Far from counting the costs of adventurism, they thought the Iraq adventure would pay for itself, Iraqi oil being used to finance America's war machine. Iraq has been destroyed, which serves Israel fine, but the rest of the venture is running way off script. So now the Bushites want to save their backsides by getting foreign troops to do their dirty work in Iraq.

What will India do? Good question. India did not have deep rent-a-nation instincts before but Pakistan's example has probably proved infectious and it seems to have developed those instincts to some extent now. Which is why if a fresh UN resolution (a big 'if' though) is passed India will come under renewed pressure to do its 'international duty'.

But what will Pakistan do? This should concern us more than what other countries do.
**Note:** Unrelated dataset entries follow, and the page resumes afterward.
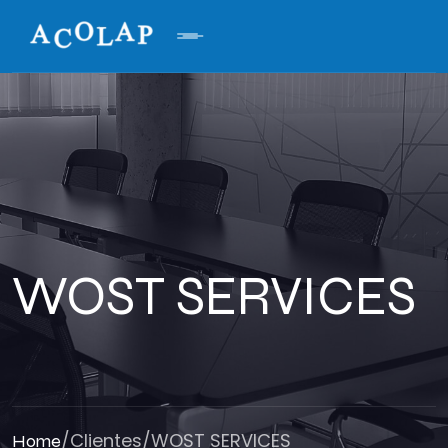
WOST SERVICES
/
Clientes
/
WOST SERVICES
Home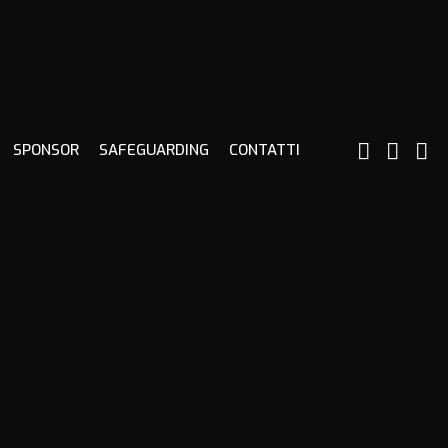
SPONSOR
SAFEGUARDING
CONTATTI
0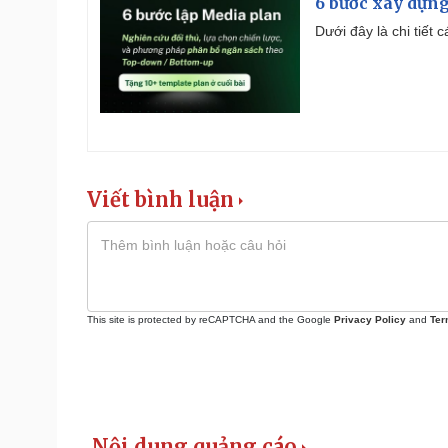
6 bước xây dựng
Dưới đây là chi tiết
Viết bình luận
This site is protected by reCAPTCHA and the Google
Privacy Policy
and
Ter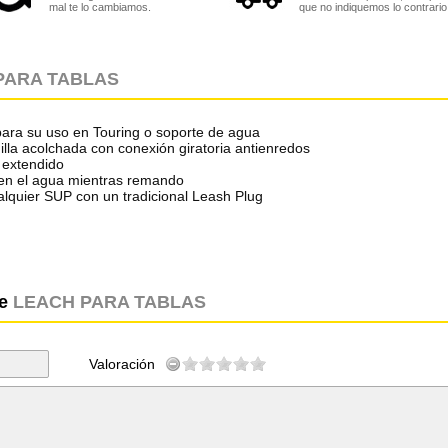
mal te lo cambiamos.
que no indiquemos lo contrario
PARA TABLAS
para su uso en Touring o soporte de agua
illa acolchada con conexión giratoria antienredos
 extendido
 en el agua mientras remando
alquier SUP con un tradicional Leash Plug
re
LEACH PARA TABLAS
Valoración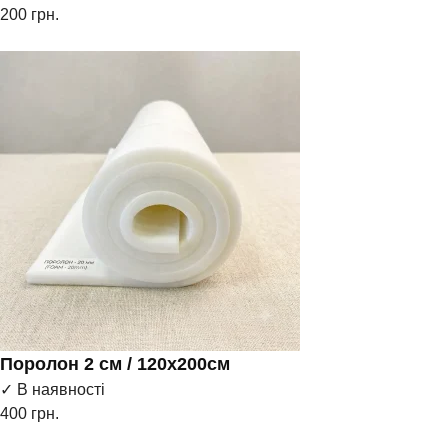
200
грн.
Поролон 2 см / 120х200см
✓ В наявності
400
грн.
Rent-a-nation instincts run deep here because from the early anti-communist alliances right up to jihad and war in Afghanistan--the Americans being pro-jihad in the 1980s and anti-jihad now--Pakistan has had long experience of toeing the American line and performing sentry duty for America in various guises.
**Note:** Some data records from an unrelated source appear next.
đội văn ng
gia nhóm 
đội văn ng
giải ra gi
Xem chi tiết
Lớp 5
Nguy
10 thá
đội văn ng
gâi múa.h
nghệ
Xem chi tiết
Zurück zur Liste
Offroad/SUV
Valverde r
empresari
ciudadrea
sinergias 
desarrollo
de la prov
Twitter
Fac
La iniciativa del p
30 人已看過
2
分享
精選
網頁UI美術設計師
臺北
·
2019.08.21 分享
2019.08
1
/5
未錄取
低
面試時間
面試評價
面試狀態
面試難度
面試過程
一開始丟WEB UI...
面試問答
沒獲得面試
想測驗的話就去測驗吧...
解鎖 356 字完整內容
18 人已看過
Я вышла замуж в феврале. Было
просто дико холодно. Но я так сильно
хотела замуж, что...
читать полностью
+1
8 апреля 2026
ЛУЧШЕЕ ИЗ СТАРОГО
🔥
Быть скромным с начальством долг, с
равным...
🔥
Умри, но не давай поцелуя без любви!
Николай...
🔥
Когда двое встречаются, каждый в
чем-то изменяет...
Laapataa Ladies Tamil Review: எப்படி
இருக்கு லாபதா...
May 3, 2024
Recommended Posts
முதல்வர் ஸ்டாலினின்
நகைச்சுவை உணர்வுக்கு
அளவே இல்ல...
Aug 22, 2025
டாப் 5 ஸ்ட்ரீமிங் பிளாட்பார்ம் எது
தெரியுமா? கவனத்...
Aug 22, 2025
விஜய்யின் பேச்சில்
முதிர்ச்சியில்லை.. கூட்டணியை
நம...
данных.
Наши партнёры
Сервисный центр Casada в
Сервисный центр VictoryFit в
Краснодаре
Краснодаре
If the US is successful in putting together a fresh UN resolution and if the French and Germans don't stymie it, Pakistan will be prime candidate for dirty work in Iraq.
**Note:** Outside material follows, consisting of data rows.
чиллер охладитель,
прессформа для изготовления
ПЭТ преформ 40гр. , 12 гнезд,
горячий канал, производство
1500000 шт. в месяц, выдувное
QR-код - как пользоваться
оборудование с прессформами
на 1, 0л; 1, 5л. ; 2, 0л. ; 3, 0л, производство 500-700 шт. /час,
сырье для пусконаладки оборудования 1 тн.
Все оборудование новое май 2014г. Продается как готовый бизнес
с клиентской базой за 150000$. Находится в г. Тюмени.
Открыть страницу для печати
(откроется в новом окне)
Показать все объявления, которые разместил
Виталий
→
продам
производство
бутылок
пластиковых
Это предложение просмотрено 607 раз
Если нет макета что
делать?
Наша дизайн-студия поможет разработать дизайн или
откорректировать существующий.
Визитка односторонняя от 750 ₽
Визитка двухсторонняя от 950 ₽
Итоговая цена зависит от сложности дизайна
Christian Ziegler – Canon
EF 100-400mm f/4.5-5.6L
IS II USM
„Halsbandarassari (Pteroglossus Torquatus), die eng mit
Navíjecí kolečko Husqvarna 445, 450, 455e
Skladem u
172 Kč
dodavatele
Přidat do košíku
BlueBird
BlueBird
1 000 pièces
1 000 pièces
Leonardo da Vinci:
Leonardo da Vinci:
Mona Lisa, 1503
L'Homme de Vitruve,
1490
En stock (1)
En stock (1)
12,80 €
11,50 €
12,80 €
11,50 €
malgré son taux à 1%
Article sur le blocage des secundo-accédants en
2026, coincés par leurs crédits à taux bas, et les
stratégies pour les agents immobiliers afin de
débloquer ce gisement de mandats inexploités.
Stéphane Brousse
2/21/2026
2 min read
It's a telling sign of Pakistan's incipient desire to don rent-a-nation status that Musharraf has never outrightly ruled out the option of sending Pakistani troops to Iraq. Indeed, far from rejecting the idea, let alone pouring scorn over it, he's always tied it to the need for an acceptable umbrella. In other words, to an acceptable fig-leaf.

But fig-leaf or no fig-leaf, UN resolution or no resolution, for Pakistan to even contemplate sending troops to Iraq would be downright silly and morally indefensible. Musharraf's personal ratings may soar in American eyes but such a course would do no good to the country. If nothing else, our status as an American lackey would be further confirmed.Remember also that we would be hitching our wagons to a fading star. American power may be undiminished but Bush's stock is falling. Being stuck in one place would be bad enough. But as the months pass and the body bags increase, it is becoming clear that the US is stuck in two places simultaneously, Iraq and Afghanistan.

Even if the US had an appetite for further military adventure, it would lack the resources to carry it out. To come to America's rescue in these circumstances, that too for the sake of shortsighted greed rather than any principle, would require extraordinary stupidity. The people of Pakistan can only pray their military rulers for all their other faults are smart enough to realise this.

Consider if you please the justifications advanced for dancing to America's tune. No opportunity goes by without the nation being informed that Pakistan's relationship with the US is not temporary but 'strategic' in nature.

Consider the evidence. India, with American blessings, gets a Phalcon airborne warning system from Israel, something that will place Pakistan at a huge disadvantage. If the US had any concern for our sensibilities it wouldn't have okayed this deal. If these are the wages of a 'strategic' relationship we are better off without them.

We were also told that kowtowing to US wishes was in line with one-superpower reality. Recognising America's status and not picking needless quarrels with it is one thing, jumping to attention whenever the US snaps its fingers quite another.

There's another thing to consider. Great power status is best defended by putting judgment and wisdom in the service of power and not simply by bullying and wielding a heavy stick. The Roman and British empires wouldn't have lasted long if the only thing going for them was the arrogance of the Bush administration.

Horace puts it best (words which I have often quoted in this space): "Brute force bereft of reason falls by its own weight. Power with counsel temper'd even the gods make greater; but might which in its soul is bent on all impiety, they hate."

In Iraq we saw the exercise of brute force without reason, might driven by impiety. If the gods are angry, and if they are exacting retribution in the killing fields of Iraq, is it for Pakistan's generals to stand in the way of their wrath?